Descobrir a verdade será muito ruim para Dulce.
Diego
não fazia ideia da esperteza e motivação de Dulce. Naquelas semanas ela entrou
em contato com qualquer pessoa que pudesse lhe ajudar a chegar até Diego Bueno.
A internet a ajudou bastante. Descobriu muito da reputação daquele homem e da
história um tanto estranha de sua família. A mãe morreu num acidente de carro e
o pai afundou-se em depressão quando ela se foi. Jogou uma fortuna fora
enquanto bebia e afundava os negócios. A fortuna do filho fora construída bem
depois, com a criação de uma cadeia de hotéis. O estranho é que Diego não
parecia ter uma vida além disso. Não achou registros em
sites de fofoca. Ele parecia mais do que discreto. Diego lhe soava como um
homem que tinha algo a esconder.
Naquele
momento, ela seguia ao lado daquele jovem que parecia trabalhar para Diego.
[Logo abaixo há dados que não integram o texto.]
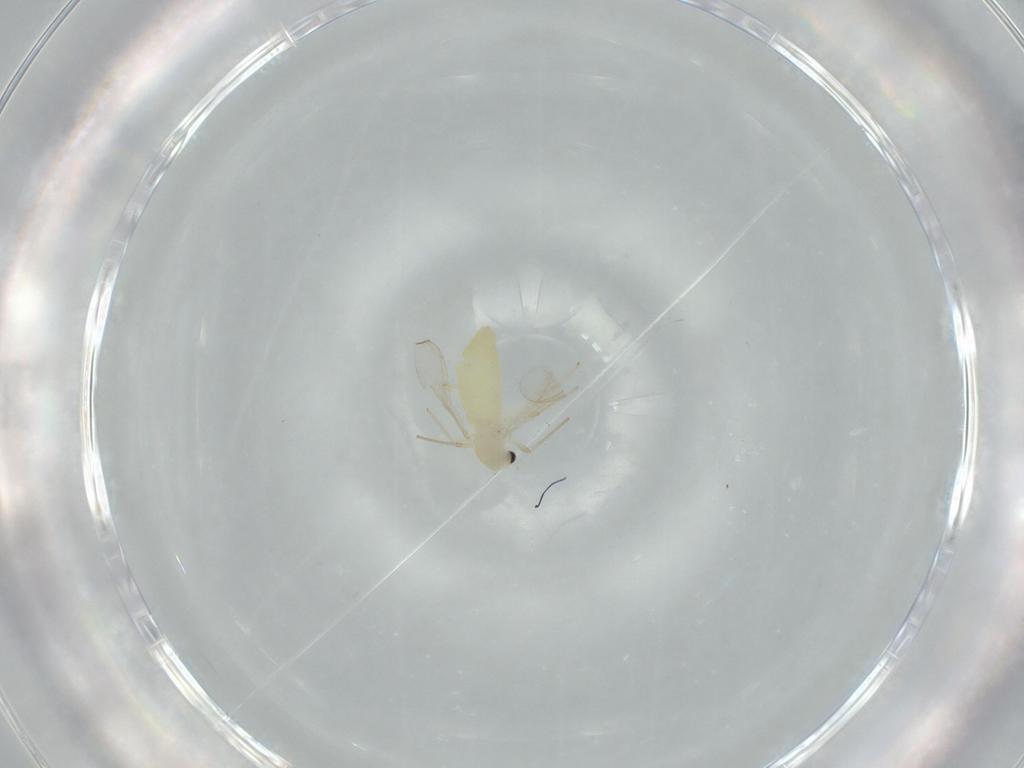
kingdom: Animalia
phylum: Arthropoda
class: Insecta
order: Diptera
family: Chironomidae
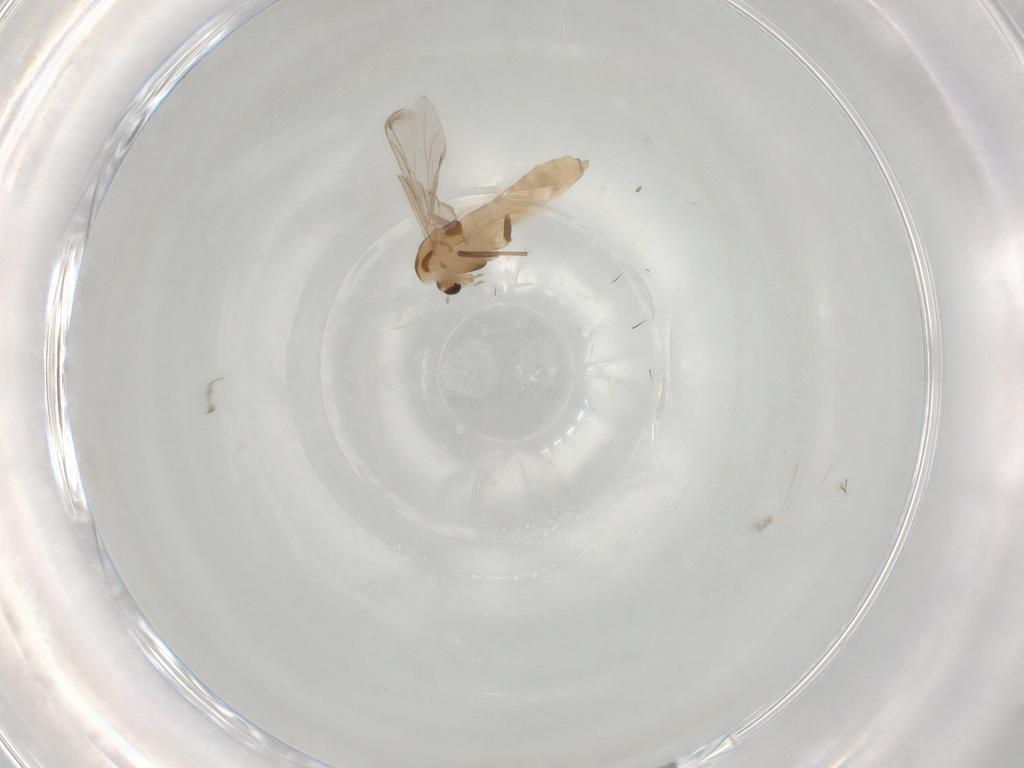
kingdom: Animalia
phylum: Arthropoda
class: Insecta
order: Diptera
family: Chironomidae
Murilo, como se apresentou, tentou lhe mandar embora, mas, percebendo que não a
convenceria, ligou para Diego. Ao que parecia, teria um encontro com Ariella
naquela noite.
- É
bom que seja verdade porque se não, bonitinho, seu patrão vai preso rapidinho e
eu vou adorar colocá-lo na capa de todas as revistas de fofoca como
‘sequestrador’ de garotas indefesas. Diga para ele ser pontual.
O
‘bonitinho’ foi uma provocação, mas bem que não podia negar. O tal de Murilo
tinha um sorriso encantador. Se não estivesse na Espanha em uma missão de
amizade, iria convidá-lo para lhe apresentar Madri.
- Não
são as mulheres a normalmente se atrasarem? – Murilo a provocou.
- Não
nesse caso. Às 20hs, em ponto, estarei pronta e com as garras afiadas. Louca
para cravá-las no seu amiguinho, caso ele não me convença de que Ariella está
aqui pela própria vontade e feliz. Avise a ele.